— Given data —
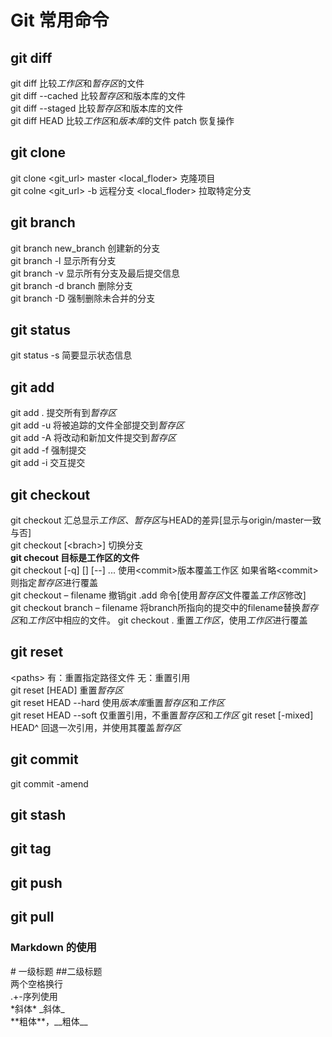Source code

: # Git 常用命令
## git diff
git diff <filename> 比较*工作区*和*暂存区*的文件  
git diff --cached <filename> 比较*暂存区*和版本库的文件  
git diff --staged <filename> 比较*暂存区*和版本库的文件  
git diff HEAD 比较*工作区*和*版本库*的文件
patch 恢复操作

## git clone
git clone <git_url> master <local_floder> 克隆项目  
git colne <git_url> -b 远程分支 <local_floder> 拉取特定分支  

## git branch
git branch new_branch 创建新的分支  
git branch -l 显示所有分支  
git branch -v 显示所有分支及最后提交信息  
git branch -d branch 删除分支  
git branch -D 强制删除未合并的分支  

## git status    
git status -s 简要显示状态信息

## git add  
git add .  提交所有到*暂存区*  
git add -u 将被追踪的文件全部提交到*暂存区*  
git add -A 将改动和新加文件提交到*暂存区*  
git add -f 强制提交  
git add -i 交互提交  

## git checkout
git checkout 汇总显示*工作区*、*暂存区*与HEAD的差异[显示与origin/master一致与否]  
git checkout [<brach\>] 切换分支  
**git checout <file> 目标是工作区的文件**  
git checkout [-q] [<commit>] [--] <paths>...  使用<commit\>版本覆盖工作区 如果省略<commit\>则指定*暂存区*进行覆盖  
git checkout – filename 撤销git .add <filename> 命令[使用*暂存区*文件覆盖*工作区*修改]  
git checkout branch – filename 将branch所指向的提交中的filename替换*暂存区*和*工作区*中相应的文件。
git checkout . 重置*工作区*，使用*工作区*进行覆盖  

## git reset
<paths\> 有：重置指定路径文件 无：重置引用  
git reset [HEAD] 重置*暂存区*  
git reset HEAD --hard 使用*版本库*重置*暂存区*和*工作区*  
git reset HEAD --soft 仅重置引用，不重置*暂存区*和*工作区*
git reset [-mixed] HEAD^ 回退一次引用，并使用其覆盖*暂存区*

## git commit
git commit -amend
## git stash

## git tag

## git push

## git pull

### Markdown 的使用
\# 一级标题  \#\#二级标题  
两个空格换行  
\.\+\-序列使用   
\*斜体\* \_斜体\_  
\*\*粗体\*\*，\_\_粗体\_\_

— Task to carry out —
Reproduce every line of the material with each occurrence of "版本库" replaced by "仓库" and all other text left unchanged, and omit the picture from your answer.

— Final answer —
Source code

: # Git 常用命令
## git diff
git diff <filename> 比较*工作区*和*暂存区*的文件  
git diff --cached <filename> 比较*暂存区*和仓库的文件  
git diff --staged <filename> 比较*暂存区*和仓库的文件  
git diff HEAD 比较*工作区*和*仓库*的文件
patch 恢复操作

## git clone
git clone <git_url> master <local_floder> 克隆项目  
git colne <git_url> -b 远程分支 <local_floder> 拉取特定分支  

## git branch
git branch new_branch 创建新的分支  
git branch -l 显示所有分支  
git branch -v 显示所有分支及最后提交信息  
git branch -d branch 删除分支  
git branch -D 强制删除未合并的分支  

## git status    
git status -s 简要显示状态信息

## git add  
git add .  提交所有到*暂存区*  
git add -u 将被追踪的文件全部提交到*暂存区*  
git add -A 将改动和新加文件提交到*暂存区*  
git add -f 强制提交  
git add -i 交互提交  

## git checkout
git checkout 汇总显示*工作区*、*暂存区*与HEAD的差异[显示与origin/master一致与否]  
git checkout [<brach\>] 切换分支  
**git checout <file> 目标是工作区的文件**  
git checkout [-q] [<commit>] [--] <paths>...  使用<commit\>版本覆盖工作区 如果省略<commit\>则指定*暂存区*进行覆盖  
git checkout – filename 撤销git .add <filename> 命令[使用*暂存区*文件覆盖*工作区*修改]  
git checkout branch – filename 将branch所指向的提交中的filename替换*暂存区*和*工作区*中相应的文件。
git checkout . 重置*工作区*，使用*工作区*进行覆盖  

## git reset
<paths\> 有：重置指定路径文件 无：重置引用  
git reset [HEAD] 重置*暂存区*  
git reset HEAD --hard 使用*仓库*重置*暂存区*和*工作区*  
git reset HEAD --soft 仅重置引用，不重置*暂存区*和*工作区*
git reset [-mixed] HEAD^ 回退一次引用，并使用其覆盖*暂存区*

## git commit
git commit -amend
## git stash

## git tag

## git push

## git pull

### Markdown 的使用
\# 一级标题  \#\#二级标题  
两个空格换行  
\.\+\-序列使用   
\*斜体\* \_斜体\_  
\*\*粗体\*\*，\_\_粗体\_\_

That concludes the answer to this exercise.